RALEIGH, N.C. (WNCN) – Across the country and here in this state, record numbers of counterfeit goods are being seized.

The items are often sold at flea markets, in local stores and even on popular websites.

But, the goods are not only fakes – they can also be dangerous.

From iPhones to Louis Vuitton bags–they look like some of the must-have items this holiday season–but they’re fake.

“The counterfeiting business is absolutely huge,” said NC Secretary of State Elaine Marshall whose office is charged with enforcing trademark protections. 

“The predictions are that it’s in the trillions of dollars worldwide.”

The number of counterfeit goods seized in North Carolina has increased dramatically

“Anything we can make, somebody else can fake,” said Marshall. “that’s because technology has improved greatly.”

Last year, the state seized $50 million in counterfeit goods and made scores of arrests.

“We have a task force here in NC that I started in 2004 with over 100 officers trained to identify these things,”

It’s not just North Carolina fighting the counterfeit wave.

The feds say waves of counterfeit goods are flowing into the U.S. — many sold by third-party on e-commerce sites.

A recent government accountability office investigation found 20 out of 47 items purchased from third-party sellers were counterfeit.

“Our biggest concern is illicit pharmaceuticals coming in,” said David Abbate of Homeland Security.

Among the fake drugs are everything from fake Viagra to phony cancer drugs and painkillers.

“It’s coming in it’s usually coming from China and it may or may not be what the consumer thinks it is,” said Abbate.

Not only do counterfeit goods impact you, companies and their employees that sell the real products are also victims.

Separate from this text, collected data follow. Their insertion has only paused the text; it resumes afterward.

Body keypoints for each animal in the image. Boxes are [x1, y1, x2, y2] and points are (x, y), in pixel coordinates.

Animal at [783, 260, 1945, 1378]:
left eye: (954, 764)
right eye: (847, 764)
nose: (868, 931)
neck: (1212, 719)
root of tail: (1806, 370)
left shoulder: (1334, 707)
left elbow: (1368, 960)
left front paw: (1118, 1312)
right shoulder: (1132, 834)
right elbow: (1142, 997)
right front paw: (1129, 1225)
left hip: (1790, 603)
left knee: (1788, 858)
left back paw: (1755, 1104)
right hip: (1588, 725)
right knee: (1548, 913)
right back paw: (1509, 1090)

“You’re really stealing from other citizens too because sales tax is not paid on these and those taxes support our fire, our rescue, our police, our schools–all the kinds of things local government provides for us,” said Marshall.

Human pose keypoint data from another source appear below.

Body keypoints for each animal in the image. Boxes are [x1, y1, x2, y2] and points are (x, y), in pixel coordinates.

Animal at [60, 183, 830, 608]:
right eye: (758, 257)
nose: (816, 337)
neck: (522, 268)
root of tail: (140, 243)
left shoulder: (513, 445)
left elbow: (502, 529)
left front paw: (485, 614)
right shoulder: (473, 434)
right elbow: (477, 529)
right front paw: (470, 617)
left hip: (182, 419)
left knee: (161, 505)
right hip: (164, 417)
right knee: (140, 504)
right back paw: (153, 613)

She says in many cases organized crime and terrorists are behind the importation of the counterfeit good because they can use that money to fund their activities.

To avoid being victimized, you should only buy items from reputable merchants avoiding third party retailers—especially ones that offer unbelievable discounts on goods.

The federal government has an online tip line you can use to report someone selling fake goods.